I'll add a couple of my own "Amens," too.


----------



## britgirl (Sep 28, 2011)

I'll echo that too.

Sue



Pacific Rose said:


> DanaKay said:
> 
> 
> > nanciann said:
> ...


----------



## stevieland (Sep 15, 2011)

You all are making me blush. My goodness. Thanks.


----------



## Cats_Mommy2 (Jun 11, 2011)

Dee, she is Beautiful! And my favorite color, too!


----------



## SunsetKnitting (Apr 6, 2011)

Oh, Dee!!! It is absolutely breathtaking!!!


----------



## agnescr (Aug 14, 2011)

oh which one to choose? ....

http://www.oldmaidenaunt.com/shop.php?crn=208


----------



## Naneast (Jun 12, 2011)

Here is my Glenallen Shawl. Thanks, Dee, for your lovely design. I used 2 balls and 10 more rows of the third ball of Dark Red Cashmere Yarn from Hongkong. The shawl is medium sized, 38"x 76", and I used a #3 circular needle.


----------



## AlderRose (May 5, 2011)

BEAUTIFUL! I love it in red...so does your helper. He/she didn't mind laying on the pins?

_Task 1_. Copy out the rows word for word, starting at the line that contains "common name: Least sandpiper" and ending at the line that contains "scientific name: Linaria cannabina", with both of those lines included.
The knitting thread above has nothing to do with the rows that come after it.

_Data for processing_.
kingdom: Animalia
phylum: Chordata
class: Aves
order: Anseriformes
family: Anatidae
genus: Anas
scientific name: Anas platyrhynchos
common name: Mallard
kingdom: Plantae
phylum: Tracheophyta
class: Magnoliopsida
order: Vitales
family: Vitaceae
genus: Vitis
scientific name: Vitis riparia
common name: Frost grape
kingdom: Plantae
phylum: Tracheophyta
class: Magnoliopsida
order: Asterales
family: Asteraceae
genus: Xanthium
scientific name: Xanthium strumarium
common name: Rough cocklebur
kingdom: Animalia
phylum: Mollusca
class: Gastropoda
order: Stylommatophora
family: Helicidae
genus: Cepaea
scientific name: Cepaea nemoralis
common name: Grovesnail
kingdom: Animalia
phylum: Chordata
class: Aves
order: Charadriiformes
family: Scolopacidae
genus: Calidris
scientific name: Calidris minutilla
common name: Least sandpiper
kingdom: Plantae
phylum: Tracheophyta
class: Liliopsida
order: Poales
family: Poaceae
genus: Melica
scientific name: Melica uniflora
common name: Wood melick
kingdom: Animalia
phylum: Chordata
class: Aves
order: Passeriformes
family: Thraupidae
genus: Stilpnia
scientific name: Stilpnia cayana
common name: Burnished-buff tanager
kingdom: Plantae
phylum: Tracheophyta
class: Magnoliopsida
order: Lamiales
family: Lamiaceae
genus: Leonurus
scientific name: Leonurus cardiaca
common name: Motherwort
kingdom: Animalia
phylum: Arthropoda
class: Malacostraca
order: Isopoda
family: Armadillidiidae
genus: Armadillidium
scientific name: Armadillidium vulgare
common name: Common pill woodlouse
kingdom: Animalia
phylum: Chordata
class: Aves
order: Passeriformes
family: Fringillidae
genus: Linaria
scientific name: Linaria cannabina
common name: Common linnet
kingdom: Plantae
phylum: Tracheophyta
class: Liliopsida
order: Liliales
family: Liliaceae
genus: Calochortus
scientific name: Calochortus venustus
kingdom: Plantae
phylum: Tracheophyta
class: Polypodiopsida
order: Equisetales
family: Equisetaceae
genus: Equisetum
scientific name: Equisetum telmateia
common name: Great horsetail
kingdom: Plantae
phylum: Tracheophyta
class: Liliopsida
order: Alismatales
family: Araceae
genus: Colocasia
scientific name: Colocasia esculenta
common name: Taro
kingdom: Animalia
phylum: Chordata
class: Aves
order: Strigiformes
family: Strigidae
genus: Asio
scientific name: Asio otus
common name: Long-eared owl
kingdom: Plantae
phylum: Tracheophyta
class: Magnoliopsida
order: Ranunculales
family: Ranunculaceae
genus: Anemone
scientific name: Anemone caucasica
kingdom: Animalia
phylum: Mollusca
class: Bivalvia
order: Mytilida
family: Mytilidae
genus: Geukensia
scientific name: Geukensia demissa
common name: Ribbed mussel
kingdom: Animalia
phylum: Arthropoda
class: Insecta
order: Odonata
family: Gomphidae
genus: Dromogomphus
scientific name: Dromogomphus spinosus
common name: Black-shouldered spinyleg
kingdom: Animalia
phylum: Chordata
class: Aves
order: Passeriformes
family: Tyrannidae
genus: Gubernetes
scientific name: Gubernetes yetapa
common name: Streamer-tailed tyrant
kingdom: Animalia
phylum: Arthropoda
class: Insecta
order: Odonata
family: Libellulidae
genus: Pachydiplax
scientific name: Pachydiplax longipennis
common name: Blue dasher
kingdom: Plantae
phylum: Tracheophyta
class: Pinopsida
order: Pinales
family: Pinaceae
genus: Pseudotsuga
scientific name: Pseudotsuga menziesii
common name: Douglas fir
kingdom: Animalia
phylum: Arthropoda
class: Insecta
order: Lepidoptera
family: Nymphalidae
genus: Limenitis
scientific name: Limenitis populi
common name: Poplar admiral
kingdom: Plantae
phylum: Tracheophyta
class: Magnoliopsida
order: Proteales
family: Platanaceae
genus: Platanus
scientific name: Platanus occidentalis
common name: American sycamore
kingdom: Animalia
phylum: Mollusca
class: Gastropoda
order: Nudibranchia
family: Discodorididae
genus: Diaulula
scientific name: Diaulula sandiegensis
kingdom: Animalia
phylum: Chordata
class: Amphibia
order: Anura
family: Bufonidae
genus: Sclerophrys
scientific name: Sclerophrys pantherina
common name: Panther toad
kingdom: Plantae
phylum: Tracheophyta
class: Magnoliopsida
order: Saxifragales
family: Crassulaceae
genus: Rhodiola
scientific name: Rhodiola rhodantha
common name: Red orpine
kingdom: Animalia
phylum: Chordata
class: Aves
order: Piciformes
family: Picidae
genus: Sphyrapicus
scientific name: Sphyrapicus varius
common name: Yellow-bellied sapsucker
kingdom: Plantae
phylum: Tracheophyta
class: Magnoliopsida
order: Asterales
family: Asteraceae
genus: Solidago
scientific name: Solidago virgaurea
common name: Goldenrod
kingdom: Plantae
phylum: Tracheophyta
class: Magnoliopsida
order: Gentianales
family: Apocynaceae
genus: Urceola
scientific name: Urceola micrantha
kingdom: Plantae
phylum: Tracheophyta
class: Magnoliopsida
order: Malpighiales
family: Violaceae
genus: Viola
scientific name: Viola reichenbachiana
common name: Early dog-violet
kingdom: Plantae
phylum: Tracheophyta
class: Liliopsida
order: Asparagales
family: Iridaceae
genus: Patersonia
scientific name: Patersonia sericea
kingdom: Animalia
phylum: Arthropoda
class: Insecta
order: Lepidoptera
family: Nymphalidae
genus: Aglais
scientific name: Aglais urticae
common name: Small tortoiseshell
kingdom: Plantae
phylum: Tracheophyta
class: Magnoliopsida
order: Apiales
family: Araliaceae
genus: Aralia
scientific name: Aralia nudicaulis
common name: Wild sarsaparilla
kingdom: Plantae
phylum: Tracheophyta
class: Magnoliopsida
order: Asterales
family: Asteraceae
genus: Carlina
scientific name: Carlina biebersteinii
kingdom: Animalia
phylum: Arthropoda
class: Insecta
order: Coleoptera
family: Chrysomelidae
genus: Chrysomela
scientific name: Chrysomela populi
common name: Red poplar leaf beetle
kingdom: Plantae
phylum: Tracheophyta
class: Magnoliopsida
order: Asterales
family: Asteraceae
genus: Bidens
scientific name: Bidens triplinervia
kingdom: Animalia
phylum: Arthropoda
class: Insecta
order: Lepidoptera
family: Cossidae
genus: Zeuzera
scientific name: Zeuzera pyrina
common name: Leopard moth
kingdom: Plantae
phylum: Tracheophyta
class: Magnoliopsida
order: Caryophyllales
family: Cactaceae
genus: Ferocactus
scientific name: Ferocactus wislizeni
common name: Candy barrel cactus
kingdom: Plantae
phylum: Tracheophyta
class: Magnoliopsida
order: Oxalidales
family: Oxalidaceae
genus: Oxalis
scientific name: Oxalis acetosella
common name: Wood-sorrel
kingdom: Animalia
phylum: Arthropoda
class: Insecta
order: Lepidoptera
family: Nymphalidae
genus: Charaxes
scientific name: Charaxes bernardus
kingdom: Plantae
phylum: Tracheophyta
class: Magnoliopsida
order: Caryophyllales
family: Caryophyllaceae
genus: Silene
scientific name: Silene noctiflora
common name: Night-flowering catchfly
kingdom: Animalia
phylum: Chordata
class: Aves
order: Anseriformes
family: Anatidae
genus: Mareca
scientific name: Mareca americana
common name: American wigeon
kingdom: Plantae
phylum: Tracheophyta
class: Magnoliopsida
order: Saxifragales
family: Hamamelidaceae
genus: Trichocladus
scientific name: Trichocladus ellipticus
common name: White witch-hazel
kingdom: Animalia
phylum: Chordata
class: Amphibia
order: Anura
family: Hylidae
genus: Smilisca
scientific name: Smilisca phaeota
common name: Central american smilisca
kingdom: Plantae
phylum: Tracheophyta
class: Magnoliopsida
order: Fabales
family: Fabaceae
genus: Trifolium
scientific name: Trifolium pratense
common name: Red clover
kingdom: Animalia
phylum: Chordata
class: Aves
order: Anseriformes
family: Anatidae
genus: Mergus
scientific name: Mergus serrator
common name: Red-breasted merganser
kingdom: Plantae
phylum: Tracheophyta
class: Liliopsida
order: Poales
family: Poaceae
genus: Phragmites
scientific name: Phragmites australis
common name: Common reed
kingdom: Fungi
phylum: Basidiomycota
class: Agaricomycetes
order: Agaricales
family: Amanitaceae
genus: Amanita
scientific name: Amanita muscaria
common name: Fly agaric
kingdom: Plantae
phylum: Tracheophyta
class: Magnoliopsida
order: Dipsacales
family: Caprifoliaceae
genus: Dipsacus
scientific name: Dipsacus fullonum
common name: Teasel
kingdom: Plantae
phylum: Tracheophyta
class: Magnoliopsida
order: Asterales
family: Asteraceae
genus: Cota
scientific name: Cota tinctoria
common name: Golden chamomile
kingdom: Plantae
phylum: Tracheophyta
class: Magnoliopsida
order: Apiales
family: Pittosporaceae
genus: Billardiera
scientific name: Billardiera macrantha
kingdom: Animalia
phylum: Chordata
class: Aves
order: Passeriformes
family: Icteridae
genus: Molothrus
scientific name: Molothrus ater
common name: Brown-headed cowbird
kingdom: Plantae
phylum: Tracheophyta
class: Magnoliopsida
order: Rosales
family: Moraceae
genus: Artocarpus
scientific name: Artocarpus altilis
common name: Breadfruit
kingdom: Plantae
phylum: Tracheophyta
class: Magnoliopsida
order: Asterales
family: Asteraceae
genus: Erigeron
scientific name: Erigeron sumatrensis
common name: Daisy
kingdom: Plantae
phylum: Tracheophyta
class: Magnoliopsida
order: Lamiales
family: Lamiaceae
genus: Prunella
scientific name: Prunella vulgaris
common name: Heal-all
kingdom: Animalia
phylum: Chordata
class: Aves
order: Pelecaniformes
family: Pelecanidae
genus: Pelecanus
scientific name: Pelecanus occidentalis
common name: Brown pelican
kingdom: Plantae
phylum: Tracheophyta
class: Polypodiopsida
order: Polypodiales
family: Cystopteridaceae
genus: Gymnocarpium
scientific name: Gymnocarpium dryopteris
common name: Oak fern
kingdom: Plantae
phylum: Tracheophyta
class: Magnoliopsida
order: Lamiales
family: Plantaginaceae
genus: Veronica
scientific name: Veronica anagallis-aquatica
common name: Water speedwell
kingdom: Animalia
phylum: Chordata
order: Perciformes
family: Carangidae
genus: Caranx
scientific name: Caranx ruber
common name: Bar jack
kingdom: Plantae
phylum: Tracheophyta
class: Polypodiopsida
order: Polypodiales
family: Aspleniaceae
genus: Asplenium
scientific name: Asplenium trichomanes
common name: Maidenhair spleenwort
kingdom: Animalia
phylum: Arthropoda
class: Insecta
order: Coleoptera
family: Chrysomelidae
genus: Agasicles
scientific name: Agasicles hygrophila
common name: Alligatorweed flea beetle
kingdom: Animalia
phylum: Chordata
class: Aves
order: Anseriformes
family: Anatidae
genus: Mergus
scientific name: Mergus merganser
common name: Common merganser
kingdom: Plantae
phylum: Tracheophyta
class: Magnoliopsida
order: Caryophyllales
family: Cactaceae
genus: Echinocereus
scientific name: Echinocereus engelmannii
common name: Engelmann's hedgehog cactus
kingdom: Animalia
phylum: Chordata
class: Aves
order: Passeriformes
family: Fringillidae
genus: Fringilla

_Task 2_. In the knitting thread, what size does Naneast give for the Glenallen Shawl?

_Full answer 1_.
common name: Least sandpiper
kingdom: Plantae
phylum: Tracheophyta
class: Liliopsida
order: Poales
family: Poaceae
genus: Melica
scientific name: Melica uniflora
common name: Wood melick
kingdom: Animalia
phylum: Chordata
class: Aves
order: Passeriformes
family: Thraupidae
genus: Stilpnia
scientific name: Stilpnia cayana
common name: Burnished-buff tanager
kingdom: Plantae
phylum: Tracheophyta
class: Magnoliopsida
order: Lamiales
family: Lamiaceae
genus: Leonurus
scientific name: Leonurus cardiaca
common name: Motherwort
kingdom: Animalia
phylum: Arthropoda
class: Malacostraca
order: Isopoda
family: Armadillidiidae
genus: Armadillidium
scientific name: Armadillidium vulgare
common name: Common pill woodlouse
kingdom: Animalia
phylum: Chordata
class: Aves
order: Passeriformes
family: Fringillidae
genus: Linaria
scientific name: Linaria cannabina

_Full answer 2_. Medium sized, 38" x 76".